Something new for the new year. We decided to start the first week of the year by asking our Ripple scribes to tell the story of the first album they ever bought with their own money.
So without further ado:
We shouldn't of been there.
Each passing second I was sure we were gonna get caught.
Maybe that's why we did it so often.
The "city" of Walnut Creek was only about 7 miles away from the small ranch town where we lived, but when you're 12 years old, it may have been in another state. To get there, Brian and I had to take the County bus, which took a "forever" amount of time for an impatient kid. But it was worth the trip. At the end of the line was Gemco, one of the first Club stores. We didn't have membership
cards, but sneaking in for a 12 year old was a snap; just walk in closely behind a group of adults and no one ever bothered to ask us for our cards.
Why we went to Gemco so often, I'll never remember. But we did. Maybe it was the thrill of the sneak. Maybe they had good hot dogs. I don't know. All I know is albums were $3.98 there and that's where I bought my first one. I had a pocket full of money that I'd managed to save from my paper route and hadn't blown in a fever on comic books and candy. I hadn't gone there to buy a record, I probably was there to raid their comic stand, but . . . there it was. Four grotesquely fascinating figures. Super heroes, really, rising to the peak of a mountain, a world in flames around them. I'd heard of the band before, from my best friend's older brother who knew all the cool bands, but I'd never heard them. Never heard their music. But there it was. After one look at that cover, I had to have it.

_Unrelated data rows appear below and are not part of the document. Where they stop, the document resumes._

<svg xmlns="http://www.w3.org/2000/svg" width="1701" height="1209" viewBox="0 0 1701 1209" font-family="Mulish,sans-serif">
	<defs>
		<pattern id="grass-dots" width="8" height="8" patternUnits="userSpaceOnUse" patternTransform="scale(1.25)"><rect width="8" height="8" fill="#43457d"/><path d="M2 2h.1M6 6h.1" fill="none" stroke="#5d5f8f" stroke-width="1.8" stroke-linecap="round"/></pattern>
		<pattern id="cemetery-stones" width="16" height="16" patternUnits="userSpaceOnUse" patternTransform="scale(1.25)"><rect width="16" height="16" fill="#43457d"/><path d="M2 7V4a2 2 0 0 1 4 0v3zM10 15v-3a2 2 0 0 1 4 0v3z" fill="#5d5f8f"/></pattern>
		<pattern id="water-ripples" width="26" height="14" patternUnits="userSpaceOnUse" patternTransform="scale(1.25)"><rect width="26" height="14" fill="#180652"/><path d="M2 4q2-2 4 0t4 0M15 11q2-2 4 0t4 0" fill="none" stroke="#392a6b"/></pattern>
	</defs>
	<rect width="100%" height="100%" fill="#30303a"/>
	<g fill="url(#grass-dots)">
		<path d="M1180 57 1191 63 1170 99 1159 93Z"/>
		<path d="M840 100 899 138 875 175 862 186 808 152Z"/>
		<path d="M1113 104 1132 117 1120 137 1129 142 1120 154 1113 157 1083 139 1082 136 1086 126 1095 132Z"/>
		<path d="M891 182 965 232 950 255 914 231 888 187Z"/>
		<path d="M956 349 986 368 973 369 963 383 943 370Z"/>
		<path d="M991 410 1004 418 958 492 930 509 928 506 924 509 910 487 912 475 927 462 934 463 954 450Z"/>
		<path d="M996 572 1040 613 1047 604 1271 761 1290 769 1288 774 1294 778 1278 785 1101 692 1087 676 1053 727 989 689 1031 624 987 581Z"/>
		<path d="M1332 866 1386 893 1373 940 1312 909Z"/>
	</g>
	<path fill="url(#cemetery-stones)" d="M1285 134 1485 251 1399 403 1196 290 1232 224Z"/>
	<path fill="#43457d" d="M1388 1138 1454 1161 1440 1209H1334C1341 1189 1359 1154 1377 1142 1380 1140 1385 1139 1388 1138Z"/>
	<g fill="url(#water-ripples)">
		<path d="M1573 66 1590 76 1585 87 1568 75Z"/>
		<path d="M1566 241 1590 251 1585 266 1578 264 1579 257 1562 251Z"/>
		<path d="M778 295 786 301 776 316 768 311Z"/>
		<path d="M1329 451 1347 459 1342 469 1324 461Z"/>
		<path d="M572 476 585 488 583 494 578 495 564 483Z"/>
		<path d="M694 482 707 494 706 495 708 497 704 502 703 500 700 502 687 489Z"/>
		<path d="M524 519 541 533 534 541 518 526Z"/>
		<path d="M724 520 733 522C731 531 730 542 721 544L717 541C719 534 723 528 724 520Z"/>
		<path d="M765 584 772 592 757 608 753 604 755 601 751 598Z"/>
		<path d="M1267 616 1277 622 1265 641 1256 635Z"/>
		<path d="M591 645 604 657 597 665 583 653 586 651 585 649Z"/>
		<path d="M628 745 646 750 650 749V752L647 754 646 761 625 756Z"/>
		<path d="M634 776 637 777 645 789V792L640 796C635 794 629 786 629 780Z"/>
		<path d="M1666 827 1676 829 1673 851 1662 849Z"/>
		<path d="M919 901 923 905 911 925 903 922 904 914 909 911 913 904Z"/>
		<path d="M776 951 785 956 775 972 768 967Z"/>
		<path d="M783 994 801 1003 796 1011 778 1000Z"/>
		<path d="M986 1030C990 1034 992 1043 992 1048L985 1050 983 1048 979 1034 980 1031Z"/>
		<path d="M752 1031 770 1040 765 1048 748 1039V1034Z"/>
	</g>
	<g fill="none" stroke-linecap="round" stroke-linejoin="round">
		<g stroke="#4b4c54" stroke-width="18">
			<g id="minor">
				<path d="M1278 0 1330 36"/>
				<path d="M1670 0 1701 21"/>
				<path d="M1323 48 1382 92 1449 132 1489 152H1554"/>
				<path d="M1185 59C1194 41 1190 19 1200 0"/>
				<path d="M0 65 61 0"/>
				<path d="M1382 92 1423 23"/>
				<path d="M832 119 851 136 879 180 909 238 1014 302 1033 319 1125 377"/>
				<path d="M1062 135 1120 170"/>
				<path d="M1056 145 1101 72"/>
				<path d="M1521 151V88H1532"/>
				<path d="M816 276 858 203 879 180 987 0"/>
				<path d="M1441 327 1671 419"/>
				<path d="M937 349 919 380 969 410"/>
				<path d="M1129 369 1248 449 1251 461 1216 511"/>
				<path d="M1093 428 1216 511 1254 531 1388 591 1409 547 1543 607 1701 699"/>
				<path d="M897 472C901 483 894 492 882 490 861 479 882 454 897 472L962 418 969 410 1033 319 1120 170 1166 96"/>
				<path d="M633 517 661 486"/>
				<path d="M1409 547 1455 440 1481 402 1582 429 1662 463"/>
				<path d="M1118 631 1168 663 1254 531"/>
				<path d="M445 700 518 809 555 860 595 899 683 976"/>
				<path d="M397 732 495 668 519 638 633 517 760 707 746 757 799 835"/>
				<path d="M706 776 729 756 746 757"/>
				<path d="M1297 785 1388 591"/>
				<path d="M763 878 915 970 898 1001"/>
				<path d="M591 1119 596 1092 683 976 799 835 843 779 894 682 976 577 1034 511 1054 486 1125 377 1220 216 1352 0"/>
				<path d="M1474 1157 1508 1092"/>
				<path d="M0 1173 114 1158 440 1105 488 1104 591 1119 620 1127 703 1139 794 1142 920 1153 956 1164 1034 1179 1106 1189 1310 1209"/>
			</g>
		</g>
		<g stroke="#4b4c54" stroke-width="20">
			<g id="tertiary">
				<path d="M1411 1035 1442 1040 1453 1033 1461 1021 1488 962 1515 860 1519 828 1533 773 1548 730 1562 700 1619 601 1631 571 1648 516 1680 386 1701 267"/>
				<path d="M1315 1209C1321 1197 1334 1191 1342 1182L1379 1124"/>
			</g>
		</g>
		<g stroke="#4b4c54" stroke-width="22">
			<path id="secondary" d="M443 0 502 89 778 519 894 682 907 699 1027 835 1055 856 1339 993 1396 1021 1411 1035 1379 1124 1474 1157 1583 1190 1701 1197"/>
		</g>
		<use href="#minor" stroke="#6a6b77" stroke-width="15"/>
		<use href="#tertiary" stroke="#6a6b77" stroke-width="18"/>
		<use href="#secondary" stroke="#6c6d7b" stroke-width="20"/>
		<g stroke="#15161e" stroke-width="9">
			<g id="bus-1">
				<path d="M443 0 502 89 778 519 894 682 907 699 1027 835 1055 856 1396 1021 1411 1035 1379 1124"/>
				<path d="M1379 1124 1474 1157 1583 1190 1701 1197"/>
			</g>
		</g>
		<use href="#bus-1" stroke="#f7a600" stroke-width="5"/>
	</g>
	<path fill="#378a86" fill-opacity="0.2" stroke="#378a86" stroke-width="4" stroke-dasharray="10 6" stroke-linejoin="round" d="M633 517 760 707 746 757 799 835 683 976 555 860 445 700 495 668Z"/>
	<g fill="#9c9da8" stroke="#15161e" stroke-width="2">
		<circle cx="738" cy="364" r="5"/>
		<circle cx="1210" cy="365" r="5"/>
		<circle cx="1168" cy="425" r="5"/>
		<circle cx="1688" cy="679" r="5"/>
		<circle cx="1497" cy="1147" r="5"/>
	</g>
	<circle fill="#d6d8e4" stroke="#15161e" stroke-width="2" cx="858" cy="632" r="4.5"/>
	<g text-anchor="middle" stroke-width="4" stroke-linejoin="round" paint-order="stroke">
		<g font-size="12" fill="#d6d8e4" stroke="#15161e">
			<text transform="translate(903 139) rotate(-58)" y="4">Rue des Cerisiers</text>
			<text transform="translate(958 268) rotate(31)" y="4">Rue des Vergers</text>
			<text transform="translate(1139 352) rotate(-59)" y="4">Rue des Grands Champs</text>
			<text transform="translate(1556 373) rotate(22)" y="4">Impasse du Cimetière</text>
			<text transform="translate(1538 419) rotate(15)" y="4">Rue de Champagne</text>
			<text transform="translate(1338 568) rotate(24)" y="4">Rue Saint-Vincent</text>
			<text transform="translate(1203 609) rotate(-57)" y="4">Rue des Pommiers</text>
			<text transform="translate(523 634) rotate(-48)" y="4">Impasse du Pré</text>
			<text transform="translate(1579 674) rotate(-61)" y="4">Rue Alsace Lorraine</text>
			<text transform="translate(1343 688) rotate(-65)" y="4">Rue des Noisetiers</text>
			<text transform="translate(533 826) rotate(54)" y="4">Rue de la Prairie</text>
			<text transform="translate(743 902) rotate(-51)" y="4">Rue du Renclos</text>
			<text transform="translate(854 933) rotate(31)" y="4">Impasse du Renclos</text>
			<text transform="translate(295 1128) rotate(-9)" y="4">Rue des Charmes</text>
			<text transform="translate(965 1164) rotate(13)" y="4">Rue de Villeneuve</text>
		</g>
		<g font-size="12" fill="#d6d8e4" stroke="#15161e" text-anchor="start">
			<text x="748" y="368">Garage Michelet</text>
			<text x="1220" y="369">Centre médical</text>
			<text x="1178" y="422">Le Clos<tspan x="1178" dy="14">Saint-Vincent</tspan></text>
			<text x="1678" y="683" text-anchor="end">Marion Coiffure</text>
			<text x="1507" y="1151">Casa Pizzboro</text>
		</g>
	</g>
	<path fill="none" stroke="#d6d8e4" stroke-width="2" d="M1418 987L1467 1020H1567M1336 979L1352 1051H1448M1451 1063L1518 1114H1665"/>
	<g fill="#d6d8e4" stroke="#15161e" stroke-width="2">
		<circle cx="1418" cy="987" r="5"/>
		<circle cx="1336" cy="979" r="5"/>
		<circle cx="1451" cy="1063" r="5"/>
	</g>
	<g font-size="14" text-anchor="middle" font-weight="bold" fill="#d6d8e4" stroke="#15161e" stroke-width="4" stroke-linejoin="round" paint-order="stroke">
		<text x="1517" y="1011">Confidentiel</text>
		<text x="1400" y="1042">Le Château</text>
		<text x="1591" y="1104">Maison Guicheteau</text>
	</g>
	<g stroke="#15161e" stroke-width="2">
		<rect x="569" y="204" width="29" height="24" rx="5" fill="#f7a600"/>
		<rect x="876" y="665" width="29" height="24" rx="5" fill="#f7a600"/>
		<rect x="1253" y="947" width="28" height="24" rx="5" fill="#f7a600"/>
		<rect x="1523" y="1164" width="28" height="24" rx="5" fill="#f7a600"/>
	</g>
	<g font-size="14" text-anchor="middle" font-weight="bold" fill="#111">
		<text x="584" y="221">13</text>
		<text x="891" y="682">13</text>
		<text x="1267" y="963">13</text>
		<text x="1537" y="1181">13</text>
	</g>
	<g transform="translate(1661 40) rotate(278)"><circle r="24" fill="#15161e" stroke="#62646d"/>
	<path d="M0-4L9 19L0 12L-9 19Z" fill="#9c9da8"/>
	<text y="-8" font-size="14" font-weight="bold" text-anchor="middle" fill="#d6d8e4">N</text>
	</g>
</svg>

The year was 1976 and Kiss Destroyer was mine.
I remember the bus ride home. The album freed from the bags, grasped in my sweaty hands. I didn't know who Gene, Paul, Peter and Ace were, but I was fascinated. They were like superheroes from my comics books coming to life. I'd heard one of them breathed fire. I'd heard one made his guitar explode. I'd heard one could levitate a drum set. I stared at the cover and imagined the endless possibilities of what awaited me. Arriving at Brian's house, we dashed to his room, ripped his Elton John lp off the quadraphonic stereo (all he ever listened to), dropped on Kiss and waited. Adrenaline shot through my body in anticipation. I felt devious, almost subversive. Surely, what I was about to hear would change my life, and corrupt me, and take me to the threshold of entry into adulthood. Like an initiation ceremony. A rite of passage. My manhood stood before me. I waited.
The long intro to "Detroit Rock City" came through the stereo and I had no idea what was going on. My record listening experience until then was Neil Diamond, Cat Stevens, and Simon and Garfunkel. What was this car starting? Radio changing? Then . . .the riff came, that glorious rumbling intro, and Peter was pounding and Gene was thumping and Paul was singing and Ace was soaring. "You gotta lose your mind in Detroit, Rock City!"
And I did. That little 12 year old lost his mind. Corrupted and somehow altered.
I've purchased literally thousands of albums since then and tens of thousands of CD's, but like your first car, you'll always remember your first album.
So how does that album sound today. How does it hold up after all these years?
It's Kiss. It's Destroyer.
You gotta lose your mind, in Detroit Rock City.